Start of Material for this task

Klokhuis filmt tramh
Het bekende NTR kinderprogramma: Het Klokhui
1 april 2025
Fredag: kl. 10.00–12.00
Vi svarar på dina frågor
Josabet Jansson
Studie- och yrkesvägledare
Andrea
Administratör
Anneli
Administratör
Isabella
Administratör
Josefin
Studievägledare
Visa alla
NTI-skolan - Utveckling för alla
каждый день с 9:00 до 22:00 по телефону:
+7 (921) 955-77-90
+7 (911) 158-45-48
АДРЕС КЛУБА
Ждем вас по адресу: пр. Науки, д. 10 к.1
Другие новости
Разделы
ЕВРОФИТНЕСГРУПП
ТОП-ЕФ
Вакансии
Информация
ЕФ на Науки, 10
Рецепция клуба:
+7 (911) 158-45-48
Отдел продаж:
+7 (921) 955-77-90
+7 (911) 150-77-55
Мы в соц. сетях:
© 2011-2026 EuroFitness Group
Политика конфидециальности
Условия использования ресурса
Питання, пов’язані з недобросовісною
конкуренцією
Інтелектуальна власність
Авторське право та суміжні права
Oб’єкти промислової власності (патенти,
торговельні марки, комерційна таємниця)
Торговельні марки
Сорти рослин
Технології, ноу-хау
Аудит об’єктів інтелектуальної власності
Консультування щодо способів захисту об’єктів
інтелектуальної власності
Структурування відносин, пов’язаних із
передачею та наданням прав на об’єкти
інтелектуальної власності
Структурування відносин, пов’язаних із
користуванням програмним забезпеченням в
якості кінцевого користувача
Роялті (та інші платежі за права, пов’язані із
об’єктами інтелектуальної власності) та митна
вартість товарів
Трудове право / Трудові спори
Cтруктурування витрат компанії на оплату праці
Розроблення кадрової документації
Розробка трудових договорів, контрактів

End of Material for this task

### Task statement
Copy out all the records again, substituting "Koordinator" for each occurrence of "Administratör" and leaving every other line unchanged.

### Response
Klokhuis filmt tramh
Het bekende NTR kinderprogramma: Het Klokhui
1 april 2025
Fredag: kl. 10.00–12.00
Vi svarar på dina frågor
Josabet Jansson
Studie- och yrkesvägledare
Andrea
Koordinator
Anneli
Koordinator
Isabella
Koordinator
Josefin
Studievägledare
Visa alla
NTI-skolan - Utveckling för alla
каждый день с 9:00 до 22:00 по телефону:
+7 (921) 955-77-90
+7 (911) 158-45-48
АДРЕС КЛУБА
Ждем вас по адресу: пр. Науки, д. 10 к.1
Другие новости
Разделы
ЕВРОФИТНЕСГРУПП
ТОП-ЕФ
Вакансии
Информация
ЕФ на Науки, 10
Рецепция клуба:
+7 (911) 158-45-48
Отдел продаж:
+7 (921) 955-77-90
+7 (911) 150-77-55
Мы в соц. сетях:
© 2011-2026 EuroFitness Group
Политика конфидециальности
Условия использования ресурса
Питання, пов’язані з недобросовісною
конкуренцією
Інтелектуальна власність
Авторське право та суміжні права
Oб’єкти промислової власності (патенти,
торговельні марки, комерційна таємниця)
Торговельні марки
Сорти рослин
Технології, ноу-хау
Аудит об’єктів інтелектуальної власності
Консультування щодо способів захисту об’єктів
інтелектуальної власності
Структурування відносин, пов’язаних із
передачею та наданням прав на об’єкти
інтелектуальної власності
Структурування відносин, пов’язаних із
користуванням програмним забезпеченням в
якості кінцевого користувача
Роялті (та інші платежі за права, пов’язані із
об’єктами інтелектуальної власності) та митна
вартість товарів
Трудове право / Трудові спори
Cтруктурування витрат компанії на оплату праці
Розроблення кадрової документації
Розробка трудових договорів, контрактів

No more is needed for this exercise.